- 作業指示 1 -
STEAM教育の記事で、一般社団法人STEAM JAPANの代表理事として名前が挙がっているのは誰か。
- 作業指示 2 -
STEAM教育の記事のうち、「国の将来」で始まる段落を構成する文をすべて、一文ずつ書き出せ。
- 作業指示 3 -
STEAM教育の記事から、「日本の未来を変える「STEA」と「は、もう1つ別の視点を示す。」の間を、両端を含めてそのまま書き写せ。

- 抜粋文 -
= = = =

日本の未来を変える「STEAM教育」、現場でどう教える? 「自ら課題を立てられる子」は、こう育まれる

「自ら課題を立てられる子」を育むSTEAM教育
国の将来、あるいは国力の盛衰は、その国が生み出すテクノロジーやイノベーションの成果にかかっているといっても過言ではない。その言葉どおり、日本は戦後、科学技術立国として大きな成長を遂げた。しかし、今やそんな日本の姿は失われつつある。もう一度科学技術立国として復権するにはどうすればいいのか。こうした危機感から注目されているのが、理数系人材の育成=STEAM教育の拡充による人材育成だ。しかし、一般社団法人STEAM JAPAN代表理事の井上祐巳梨さんは、もう1つ別の視点を示す。

= = = =

[姿勢推定データ]
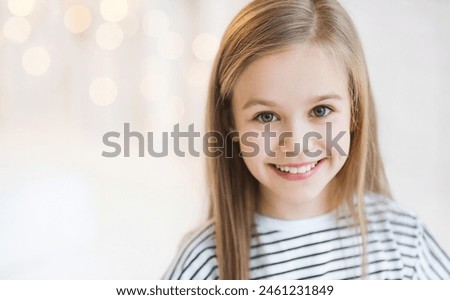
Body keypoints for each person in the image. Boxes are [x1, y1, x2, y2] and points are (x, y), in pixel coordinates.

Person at [163, 0, 450, 280]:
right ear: (231, 123)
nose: (296, 143)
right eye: (266, 116)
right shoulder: (205, 263)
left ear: (355, 112)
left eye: (320, 111)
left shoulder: (404, 243)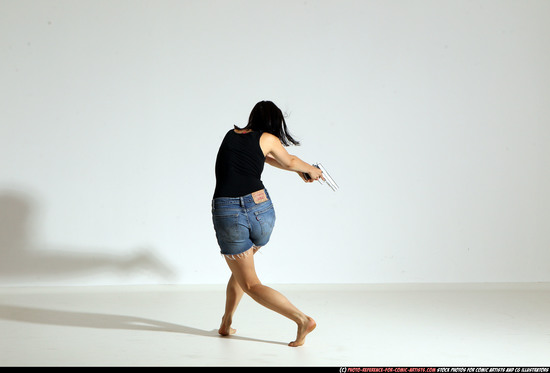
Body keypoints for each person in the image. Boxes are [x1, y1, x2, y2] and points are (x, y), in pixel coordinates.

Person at [211, 100, 323, 347]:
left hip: (230, 212)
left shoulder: (232, 135)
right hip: (262, 211)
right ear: (274, 122)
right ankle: (226, 323)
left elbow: (286, 161)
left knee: (250, 283)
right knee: (241, 270)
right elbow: (285, 160)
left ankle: (302, 319)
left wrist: (304, 169)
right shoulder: (269, 140)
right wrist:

= = = =

- 解答 1 -
井上祐巳梨さん

- 解答 2 -
- 国の将来、あるいは国力の盛衰は、その国が生み出すテクノロジーやイノベーションの成果にかかっているといっても過言ではない。
- その言葉どおり、日本は戦後、科学技術立国として大きな成長を遂げた。
- しかし、今やそんな日本の姿は失われつつある。
- もう一度科学技術立国として復権するにはどうすればいいのか。
- こうした危機感から注目されているのが、理数系人材の育成=STEAM教育の拡充による人材育成だ。
- しかし、一般社団法人STEAM JAPAN代表理事の井上祐巳梨さんは、もう1つ別の視点を示す。

- 解答 3 -
日本の未来を変える「STEAM教育」、現場でどう教える? 「自ら課題を立てられる子」は、こう育まれる

「自ら課題を立てられる子」を育むSTEAM教育
国の将来、あるいは国力の盛衰は、その国が生み出すテクノロジーやイノベーションの成果にかかっているといっても過言ではない。その言葉どおり、日本は戦後、科学技術立国として大きな成長を遂げた。しかし、今やそんな日本の姿は失われつつある。もう一度科学技術立国として復権するにはどうすればいいのか。こうした危機感から注目されているのが、理数系人材の育成=STEAM教育の拡充による人材育成だ。しかし、一般社団法人STEAM JAPAN代表理事の井上祐巳梨さんは、もう1つ別の視点を示す。